Subsidieverordening inrichting landelijk gebied Limburg

Geldend van 15-07-2011 t/m 13-02-2012

Intitulé

Subsidieverordening inrichting landelijk gebied Limburg

Subsidieverordening inrichting landelijk gebied Limburg (wijziging)

Algemene bepalingen

Artikel 1 Begripsomschrijvingen

In deze verordening wordt verstaan onder:

  • a.

    wet: de Wet inrichting landelijk gebied;

  • b.

    meerjarenprogramma: provinciaal Meerjarenprogramma plattelandsontwikkeling 2007-2013, vastgesteld door Provinciale Staten op 15 december 2006; provinciaal meerjarenprogramma als bedoeld in artikel 4 van de wet;

  • c.

    plattelandsontwikkelingsprogramma, POP-2: het Nederlandse programma voor plattelandsontwikkeling 2007 tot en met 2013 als bedoeld in artikel 15 van Verordening (EG) 1698/2005 (Pb L 277);

  • d.

    as 3-maatregel: maatregel van het POP-2, in de bijlage bij deze verordening onder ‘Nadere eisen, voorwaarden en verplichtingen; EU-kaders’ aangeduid en beginnend met het cijfer 3;

  • e.

    aanbestedende dienst: een publiekrechtelijke rechtspersoon of publiekrechtelijke instelling als bedoeld in artikel 1, negende lid, van Richtlijn 2004/18/EG van het Europees Parlement en de Raad, d.d. 31 maart 2004, betreffende de coördinatie van de procedures voor het plaatsen van overheidsopdrachten voor werken, leveringen en diensten (PB L 134/114);

  • f.

    steunmodule: een regeling voor de verstrekking van een subsidie die als steunmaatregel als bedoeld in artikel 11 van de wet wordt beschouwd.

  • g.

    Social Return on Investment: het opnemen van sociale voorwaarden, eisen en wensen in inkoop-, aanbestedings- en subsidieverleningstrajecten zodat de subsidieontvanger een bijdrage levert aan het provinciaal beleid ten aanzien van:

    • bieden van werkgelegenheid aan mensen met een afstand tot de arbeidsmarkt.
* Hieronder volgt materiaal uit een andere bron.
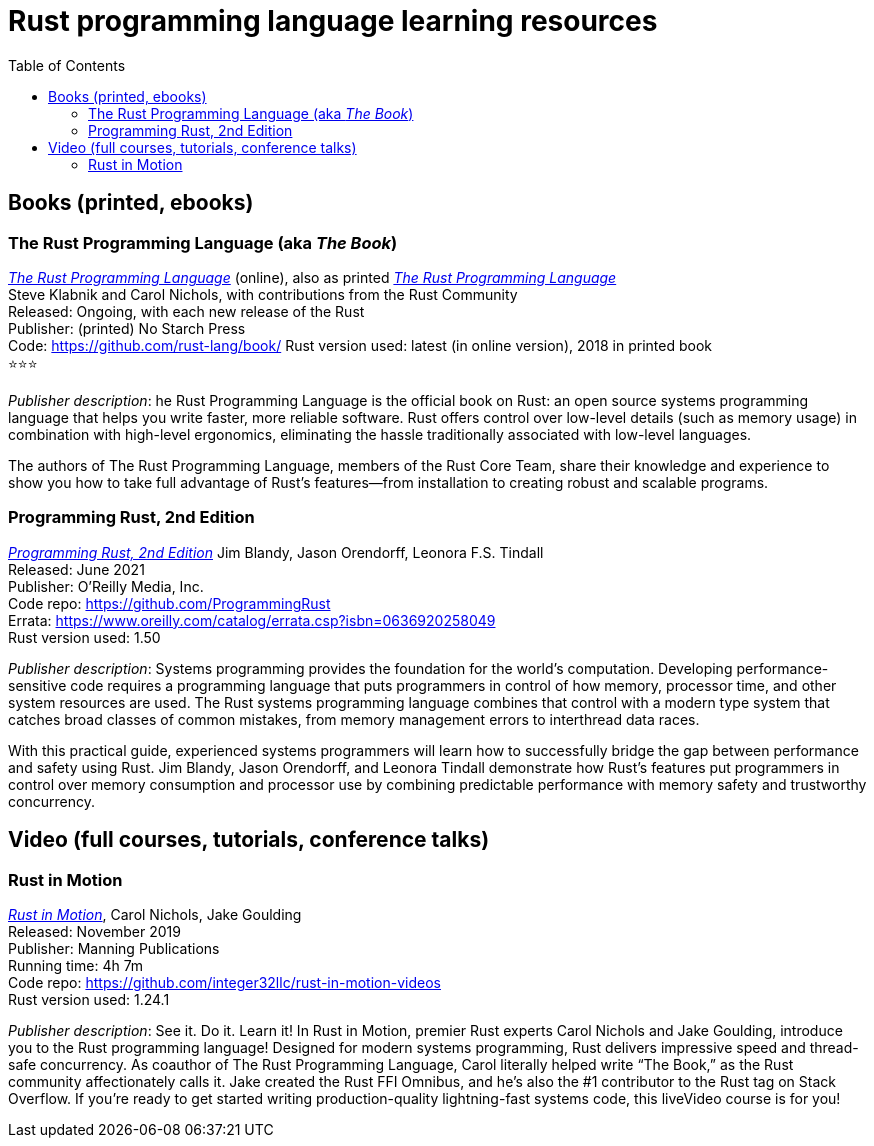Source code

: = Rust programming language learning resources
:toc:

== Books (printed, ebooks)

=== The Rust Programming Language (aka _The Book_)
https://doc.rust-lang.org/book/[_The Rust Programming Language_] (online), also as printed https://nostarch.com/Rust2018[_The Rust Programming Language_]  +
Steve Klabnik and Carol Nichols, with contributions from the Rust Community +
Released: Ongoing, with each new release of the Rust +
Publisher: (printed) No Starch Press +
Code: https://github.com/rust-lang/book/
Rust version used: latest (in online version), 2018 in printed book +
⭐⭐⭐

_Publisher description_: he Rust Programming Language is the official book on Rust: an open source systems programming language that helps you write faster, more reliable software. Rust offers control over low-level details (such as memory usage) in combination with high-level ergonomics, eliminating the hassle traditionally associated with low-level languages.

The authors of The Rust Programming Language, members of the Rust Core Team, share their knowledge and experience to show you how to take full advantage of Rust’s features—from installation to creating robust and scalable programs. 



=== Programming Rust, 2nd Edition
https://www.oreilly.com/library/view/programming-rust-2nd/9781492052586/[_Programming Rust, 2nd Edition_] 
Jim Blandy, Jason Orendorff, Leonora F.S. Tindall +
Released: June 2021 +
Publisher: O'Reilly Media, Inc. +
Code repo: https://github.com/ProgrammingRust +
Errata: https://www.oreilly.com/catalog/errata.csp?isbn=0636920258049 +
Rust version used: 1.50 

_Publisher description_: Systems programming provides the foundation for the world's computation. Developing performance-sensitive code requires a programming language that puts programmers in control of how memory, processor time, and other system resources are used. The Rust systems programming language combines that control with a modern type system that catches broad classes of common mistakes, from memory management errors to interthread data races.

With this practical guide, experienced systems programmers will learn how to successfully bridge the gap between performance and safety using Rust. Jim Blandy, Jason Orendorff, and Leonora Tindall demonstrate how Rust's features put programmers in control over memory consumption and processor use by combining predictable performance with memory safety and trustworthy concurrency.



== Video (full courses, tutorials, conference talks)

=== Rust in Motion
https://www.manning.com/livevideo/rust-in-motion[_Rust in Motion_], Carol Nichols, Jake Goulding +
Released: November 2019 +
Publisher: Manning Publications +
Running time: 4h 7m +
Code repo: https://github.com/integer32llc/rust-in-motion-videos +
Rust version used: 1.24.1 


_Publisher description_: See it. Do it. Learn it! In Rust in Motion, premier Rust experts Carol Nichols and Jake Goulding, introduce you to the Rust programming language! Designed for modern systems programming, Rust delivers impressive speed and thread-safe concurrency. As coauthor of The Rust Programming Language, Carol literally helped write “The Book,” as the Rust community affectionately calls it. Jake created the Rust FFI Omnibus, and he’s also the #1 contributor to the Rust tag on Stack Overflow. If you’re ready to get started writing production-quality lightning-fast systems code, this liveVideo course is for you! 

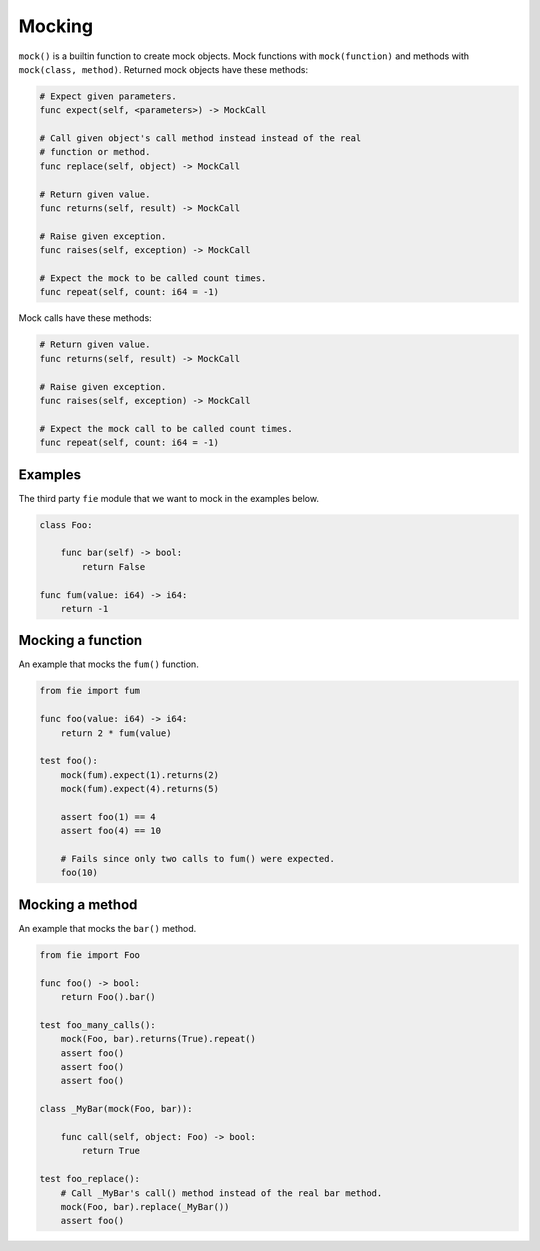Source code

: Mocking
-------

``mock()`` is a builtin function to create mock objects. Mock
functions with ``mock(function)`` and methods with ``mock(class,
method)``. Returned mock objects have these methods:

.. code-block:: mys

   # Expect given parameters.
   func expect(self, <parameters>) -> MockCall

   # Call given object's call method instead instead of the real
   # function or method.
   func replace(self, object) -> MockCall

   # Return given value.
   func returns(self, result) -> MockCall

   # Raise given exception.
   func raises(self, exception) -> MockCall

   # Expect the mock to be called count times.
   func repeat(self, count: i64 = -1)

Mock calls have these methods:

.. code-block:: mys

   # Return given value.
   func returns(self, result) -> MockCall

   # Raise given exception.
   func raises(self, exception) -> MockCall

   # Expect the mock call to be called count times.
   func repeat(self, count: i64 = -1)

Examples
^^^^^^^^

The third party ``fie`` module that we want to mock in the examples
below.

.. code-block:: mys

   class Foo:

       func bar(self) -> bool:
           return False

   func fum(value: i64) -> i64:
       return -1

Mocking a function
^^^^^^^^^^^^^^^^^^

An example that mocks the ``fum()`` function.

.. code-block:: mys

   from fie import fum

   func foo(value: i64) -> i64:
       return 2 * fum(value)

   test foo():
       mock(fum).expect(1).returns(2)
       mock(fum).expect(4).returns(5)

       assert foo(1) == 4
       assert foo(4) == 10

       # Fails since only two calls to fum() were expected.
       foo(10)

Mocking a method
^^^^^^^^^^^^^^^^

An example that mocks the ``bar()`` method.

.. code-block:: mys

   from fie import Foo

   func foo() -> bool:
       return Foo().bar()

   test foo_many_calls():
       mock(Foo, bar).returns(True).repeat()
       assert foo()
       assert foo()
       assert foo()

   class _MyBar(mock(Foo, bar)):

       func call(self, object: Foo) -> bool:
           return True

   test foo_replace():
       # Call _MyBar's call() method instead of the real bar method.
       mock(Foo, bar).replace(_MyBar())
       assert foo()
De concrete invulling hiervan gebeurt aan de hand van reguliere banen, leerwerkplekken, stageplekken en (werk)ervaringsplaatsen aan mensen met een afstand tot de arbeidsmarkt of jongeren zonder startkwalificatie;

    • bevorderen van maatschappelijke participatie. De concrete invulling hiervan gebeurt in dit verband aan de hand van een expliciete koppeling van kansarme, kwetsbare en niet actieve burgers en activiteiten op het gebied van kunst en cultuur.

Artikel 2 Subsidieverstrekking

  • 1 Deze verordening is niet van toepassing op subsidies waarop de Subsidieregeling natuurbeheer Limburg of de Subsidieregeling agrarisch natuurbeheer Limburg van toepassing is.
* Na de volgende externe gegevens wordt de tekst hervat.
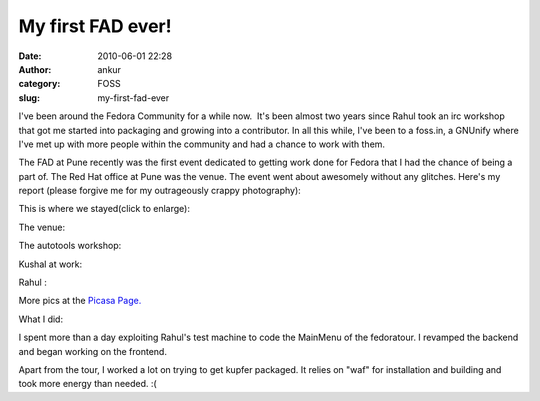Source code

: My first FAD ever!
##################
:date: 2010-06-01 22:28
:author: ankur
:category: FOSS
:slug: my-first-fad-ever

I've been around the Fedora Community for a while now.  It's been almost
two years since Rahul took an irc workshop that got me started into
packaging and growing into a contributor. In all this while, I've been
to a foss.in, a GNUnify where I've met up with more people within the
community and had a chance to work with them.

The FAD at Pune recently was the first event dedicated to getting work
done for Fedora that I had the chance of being a part of. The Red Hat
office at Pune was the venue. The event went about awesomely without any
glitches. Here's my report (please forgive me for my outrageously crappy
photography):

This is where we stayed(click to enlarge):

|image0|

The venue:

|image1|

The autotools workshop:

|image2|

Kushal at work:

|image3|\ Rahul :

|image4|

More pics at the `Picasa Page.`_

What I did:

I spent more than a day exploiting Rahul's test machine to code the
MainMenu of the fedoratour. I revamped the backend and began working on
the frontend.

Apart from the tour, I worked a lot on trying to get kupfer packaged. It
relies on "waf" for installation and building and took more energy than
needed. :(

.. _Picasa Page.: http://picasaweb.google.com/sanjay.ankur/FADPune?feat=directlink

.. |image0| image:: http://lh6.ggpht.com/_GsMlKyklyqA/TAUw-L781QI/AAAAAAAAD10/SP-LkOUEnqQ/s144/DSC00973.JPG
   :target: http://picasaweb.google.com/lh/photo/RNcVhkEpbsfalAlr0ILBzQ?feat=directlink
.. |image1| image:: http://lh5.ggpht.com/_GsMlKyklyqA/TAUxAJurpRI/AAAAAAAAD2E/OcD0kJ3gBRw/s144/DSC00978.JPG
   :target: http://picasaweb.google.com/lh/photo/HKKsHeDX9hEqw2p0KIHAqA?feat=directlink
.. |image2| image:: http://lh3.ggpht.com/_GsMlKyklyqA/TAUy_Iqdy-I/AAAAAAAAD2U/YQtz2qxb2u0/s144/DSC00979.JPG
   :target: http://picasaweb.google.com/lh/photo/J-24pIhbqCX_QYu7yu4Xug?feat=directlink
.. |image3| image:: http://lh3.ggpht.com/_GsMlKyklyqA/TAUy_lCbOzI/AAAAAAAAD2Y/kk-72UfaD7Y/s144/DSC00980.JPG
   :target: http://picasaweb.google.com/lh/photo/BM_6lT2_GG8AYKILl3RGYw?feat=directlink
.. |image4| image:: http://lh6.ggpht.com/_GsMlKyklyqA/TAUzAGuQNKI/AAAAAAAAD2c/pGVgD5FLpi0/s144/DSC00981.JPG
   :target: http://picasaweb.google.com/lh/photo/HgWrZEL1BJmASOBFRl19Zg?feat=directlink
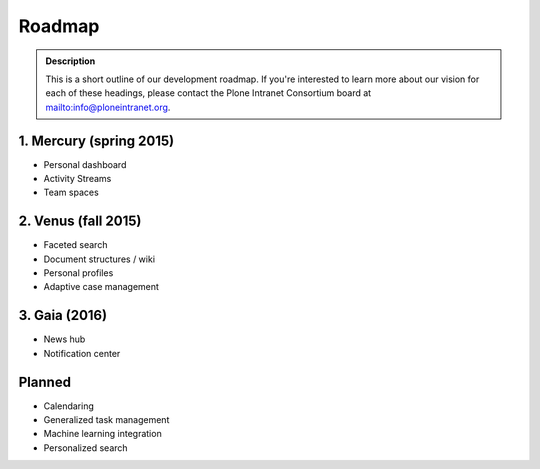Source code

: =======
Roadmap
=======

.. admonition:: Description

   This is a short outline of our development roadmap.
   If you're interested to learn more about our vision for each of these headings,
   please contact the Plone Intranet Consortium board at mailto:info@ploneintranet.org.

1. Mercury (spring 2015)
------------------------

* Personal dashboard
* Activity Streams
* Team spaces

2. Venus (fall 2015)
--------------------

* Faceted search
* Document structures / wiki
* Personal profiles
* Adaptive case management

3. Gaia (2016)
--------------

* News hub
* Notification center

Planned
-------

* Calendaring
* Generalized task management
* Machine learning integration
* Personalized search
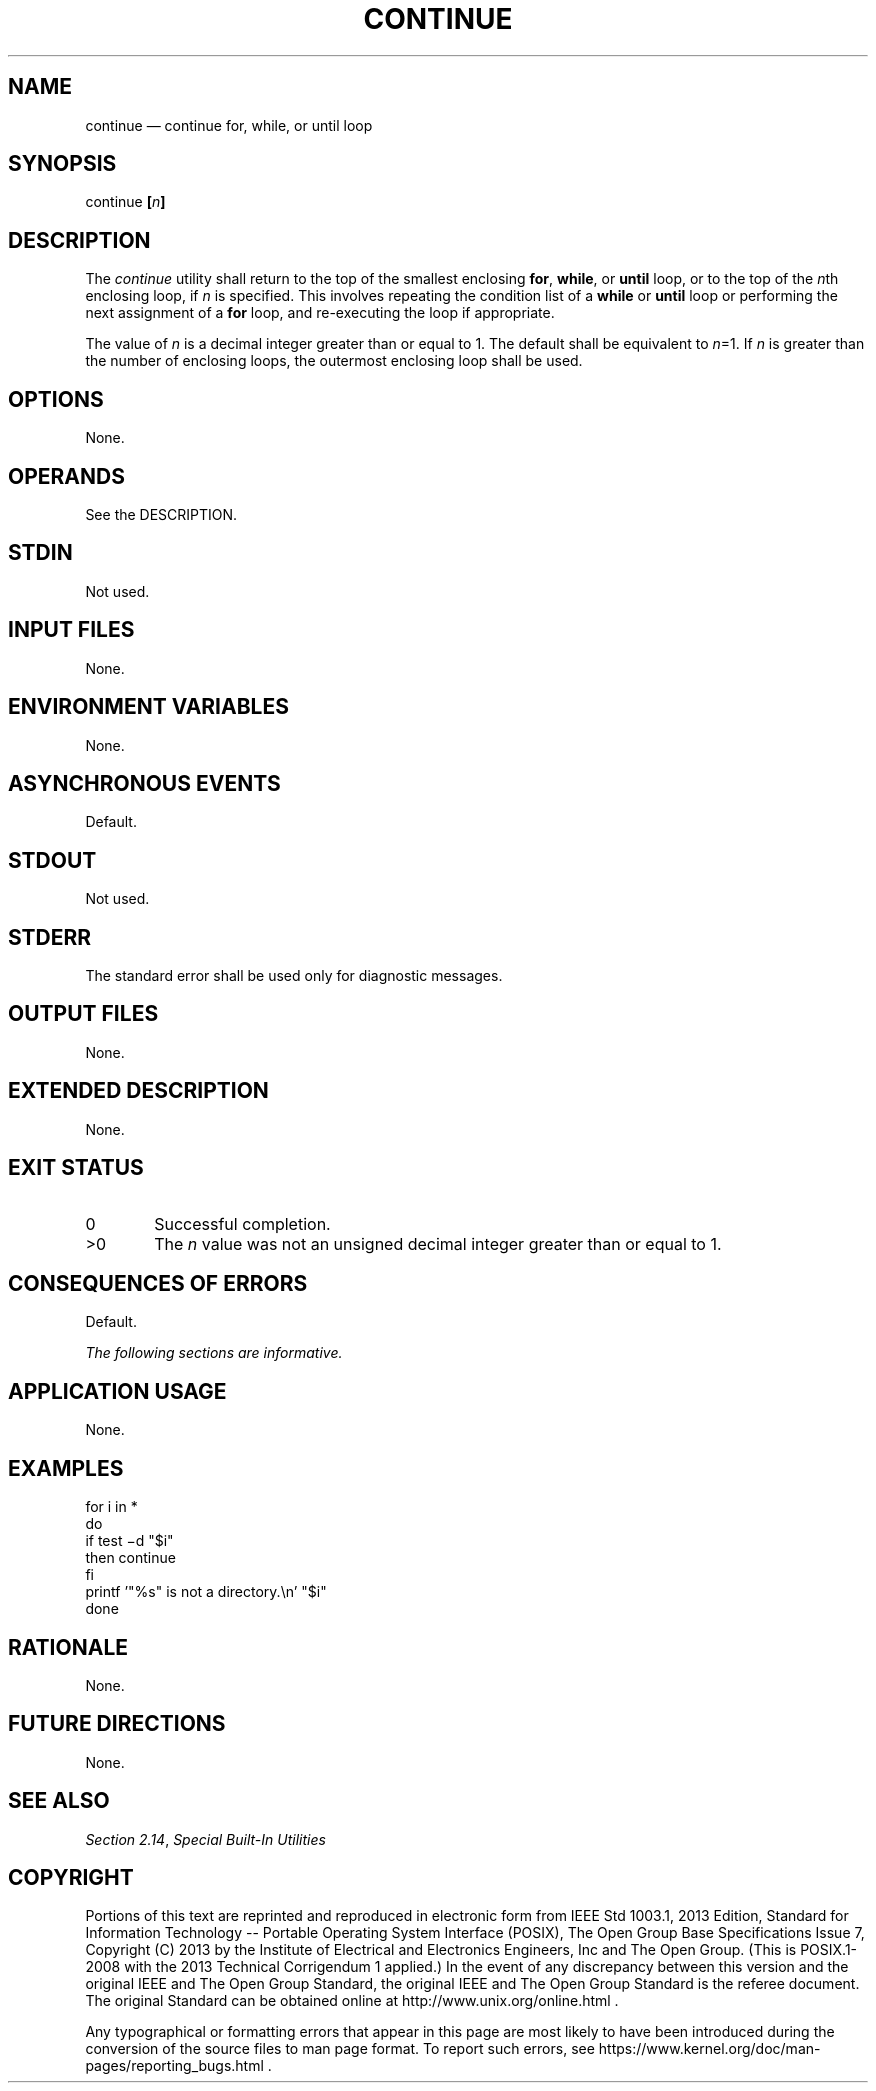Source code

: '\" et
.TH CONTINUE "1" 2013 "IEEE/The Open Group" "POSIX Programmer's Manual"

.SH NAME
continue
\(em continue for, while, or until loop
.SH SYNOPSIS
.LP
.nf
continue \fB[\fIn\fB]\fR
.fi
.SH DESCRIPTION
The
.IR continue
utility shall return to the top of the smallest enclosing
.BR for ,
.BR while ,
or
.BR until
loop, or to the top of the
.IR n th
enclosing loop, if
.IR n
is specified. This involves repeating the condition list of a
.BR while
or
.BR until
loop or performing the next assignment of a
.BR for
loop, and re-executing the loop if appropriate.
.P
The value of
.IR n
is a decimal integer greater than or equal to 1. The default shall be
equivalent to
.IR n =1.
If
.IR n
is greater than the number of enclosing loops, the outermost enclosing
loop shall be used.
.SH OPTIONS
None.
.SH OPERANDS
See the DESCRIPTION.
.SH STDIN
Not used.
.SH "INPUT FILES"
None.
.SH "ENVIRONMENT VARIABLES"
None.
.SH "ASYNCHRONOUS EVENTS"
Default.
.SH STDOUT
Not used.
.SH STDERR
The standard error shall be used only for diagnostic messages.
.SH "OUTPUT FILES"
None.
.SH "EXTENDED DESCRIPTION"
None.
.SH "EXIT STATUS"
.IP "\00" 6
Successful completion.
.IP >0 6
The
.IR n
value was not an unsigned decimal integer greater than or equal to 1.
.SH "CONSEQUENCES OF ERRORS"
Default.
.LP
.IR "The following sections are informative."
.SH "APPLICATION USAGE"
None.
.SH EXAMPLES
.LP
.nf
for i in *
do
    if test \(mid "$i"
    then continue
    fi
    printf '"%s" is not a directory.\en' "$i"
done
.fi
.SH "RATIONALE"
None.
.SH "FUTURE DIRECTIONS"
None.
.SH "SEE ALSO"
.IR "Section 2.14" ", " "Special Built-In Utilities"
.SH COPYRIGHT
Portions of this text are reprinted and reproduced in electronic form
from IEEE Std 1003.1, 2013 Edition, Standard for Information Technology
-- Portable Operating System Interface (POSIX), The Open Group Base
Specifications Issue 7, Copyright (C) 2013 by the Institute of
Electrical and Electronics Engineers, Inc and The Open Group.
(This is POSIX.1-2008 with the 2013 Technical Corrigendum 1 applied.) In the
event of any discrepancy between this version and the original IEEE and
The Open Group Standard, the original IEEE and The Open Group Standard
is the referee document. The original Standard can be obtained online at
http://www.unix.org/online.html .

Any typographical or formatting errors that appear
in this page are most likely
to have been introduced during the conversion of the source files to
man page format. To report such errors, see
https://www.kernel.org/doc/man-pages/reporting_bugs.html .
  • 2 Gedeputeerde Staten kunnen subsidie verstrekken voor activiteiten die bijdragen aan het bereiken van de doelstellingen van het meerjarenprogramma en die zijn vermeld in de bijlage bij deze verordening of in de maatregelen van het plattelandsontwikkelingsprogramma.
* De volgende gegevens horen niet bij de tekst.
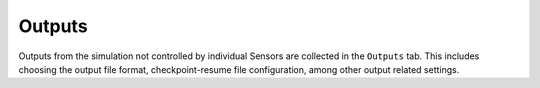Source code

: .. _lbl-OutputsMPM:

-------
Outputs
-------

Outputs from the simulation not controlled by individual Sensors are collected in the ``Outputs`` tab. This includes choosing the output file format, checkpoint-resume file configuration, among other output related settings.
  • 3 Voor zover de in het tweede lid genoemde subsidie een steunmaatregel als bedoeld in artikel 11 van de wet is en niet bij of krachtens het EG-Verdrag is vrijgesteld van de verplichting tot aanmelding, kan alleen subsidie worden verstrekt overeenkomstig de voorwaarden, neergelegd in een steunmodule.

  • 4 Subsidie wordt slechts verstrekt:

    • a.

      voor kosten die rechtstreeks zijn toe te rekenen aan de totstandkoming van een activiteit;

    • b.

      als de begroting sluitend is.

  • 5 Gedeputeerde Staten kunnen ter uitvoering van deze verordening nadere regels stellen.

  • 6 Gedeputeerde Staten kunnen steunmodules vaststellen.

  • 7 Gedeputeerde Staten kunnen subsidieplafonds vaststellen, al dan niet voor bepaalde categorieën van activiteiten.

  • 8 Gedeputeerde Staten kunnen slechts subsidies verstrekken voor zover dit niet in strijd is met Europeesrechtelijke verplichtingen.

  • 9 Voor POP -2 subsidie wordt als plangebied aangehouden: het niet-verstedelijk deel van Nederland, inclusief dorpen en kleinere steden tot een maximum van 30.000 inwoners.

  • 10 Gedeputeerde Staten kunnen de subsidieontvanger ten aanzien van Social Return on Investment nadere verplichtingen opleggen.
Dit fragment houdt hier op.